Il problema si aggrava considerando l’asimmetria con il regime delle plusvalenze. L’articolo 87 del TUIR continua a prevedere l’esenzione del 95 per cento per le plusvalenze da cessione di partecipazioni qualificate, indipendentemente dalla percentuale detenuta, purché sussistano i requisiti di holding period e classificazione contabile. Si crea così un incentivo perverso: detenere la partecipazione senza incassare dividendi per poi realizzare la plusvalenza in regime PEX. La norma penalizza la distribuzione degli utili rispetto al loro accumulo, contraddicendo ogni logica di incentivo alla circolazione del capitale.
Assonime ha correttamente rilevato che la modifica favorisce strutture di investimento estere. Un veicolo lussemburghese o olandese che detenga partecipazioni italiane sotto soglia beneficia delle direttive europee madre-figlia, con ritenuta ridotta all’1,2 per cento. L’investitore italiano che opera direttamente paga il 24 per cento. Il messaggio normativo è inequivocabile: conviene interporre un veicolo estero, alla faccia di ogni retorica sul rimpatrio dei capitali.
Implicazioni sistemiche: l’Italia si autoesclude
L’effetto congiunto dei due provvedimenti configura un deterioramento strutturale dell’attrattività del mercato azionario italiano.
Sul lato della domanda, l’investitore istituzionale fronteggia costi di transazione raddoppiati e rendimenti da dividendo decurtati per le posizioni minoritarie. L’asset allocation ottimale risponderà riducendo il peso dell’Italia nei portafogli europei. I fondi pensione e le compagnie assicurative, vincolati a logiche di total return, trasferiranno flussi verso mercati a fiscalità più neutrale.
Sul lato dell’offerta, le imprese italiane che intendono quotarsi sconteranno un costo del capitale più elevato, riflesso della minore liquidità e della compressione dei multipli. Le operazioni di IPO diventeranno meno convenienti rispetto al private equityo al debito bancario.

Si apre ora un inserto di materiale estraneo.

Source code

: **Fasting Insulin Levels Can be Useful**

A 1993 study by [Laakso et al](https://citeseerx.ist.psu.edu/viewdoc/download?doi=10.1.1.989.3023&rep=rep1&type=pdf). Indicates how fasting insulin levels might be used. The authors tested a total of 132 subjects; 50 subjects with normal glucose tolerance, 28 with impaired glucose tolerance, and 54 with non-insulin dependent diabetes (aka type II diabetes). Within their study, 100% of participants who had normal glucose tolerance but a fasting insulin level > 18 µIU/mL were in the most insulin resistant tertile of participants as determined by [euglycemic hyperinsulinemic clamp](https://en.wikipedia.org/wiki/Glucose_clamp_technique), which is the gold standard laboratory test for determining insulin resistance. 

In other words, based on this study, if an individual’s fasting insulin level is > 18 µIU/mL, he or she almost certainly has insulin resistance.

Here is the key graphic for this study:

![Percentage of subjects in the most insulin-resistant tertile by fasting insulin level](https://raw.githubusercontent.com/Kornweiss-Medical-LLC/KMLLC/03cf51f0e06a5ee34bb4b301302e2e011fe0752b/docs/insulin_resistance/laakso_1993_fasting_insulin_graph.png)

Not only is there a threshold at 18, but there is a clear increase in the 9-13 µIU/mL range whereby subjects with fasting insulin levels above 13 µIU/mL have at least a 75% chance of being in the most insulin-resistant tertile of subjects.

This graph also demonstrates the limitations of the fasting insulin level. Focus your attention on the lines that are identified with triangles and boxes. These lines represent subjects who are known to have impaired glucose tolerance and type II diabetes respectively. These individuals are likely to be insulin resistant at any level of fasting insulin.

La Borsa italiana, che già presenta una capitalizzazione pari al 35 per cento del Pil contro il 120 per cento degli Stati Uniti e il 75 per cento della media europea, accentuerà la propria marginalità.
La struttura proprietaria del capitalismo italiano, caratterizzata da partecipazioni incrociate e holding familiari, subirà un aggravio specifico. Le società che detengono portafogli diversificati di partecipazioni minoritarie vedranno aumentare il carico fiscale effettivo, con conseguente pressione sulla distribuzione di dividendi alle persone fisiche.
L’effetto a cascata può raggiungere aliquote marginali prossime al 60 per centosugli utili originari, un livello confiscatorio che spinge verso la delocalizzazione delle holding o l’interposizione di strutture estere.
La miopia come metodo di governo
Queste misure non sono incidenti di percorso. Rappresentano la scelta consapevole di sacrificare l’efficienza del mercato dei capitali sull’altare delle coperture di bilancio a breve termine. Il gettito atteso è modesto: 1,5 miliardi in tre anni dalla Tobin Tax, un miliardo annuo dalla stretta sulla PEX.
Somme che coprono qualche mese di spesa corrente, mentre il danno alla competitività del sistema finanziario italiano si misurerà in decenni.
Ancora più grave il dato politico: un governo di destra assoggettato alle trovate criptosocialiste e succube della Ragioneria Generale dello Stato, una burocrazia più ideologica che capace.
L’Italia continua a chiedersi perché i capitali fuggano. La risposta è nella Gazzetta Ufficiale.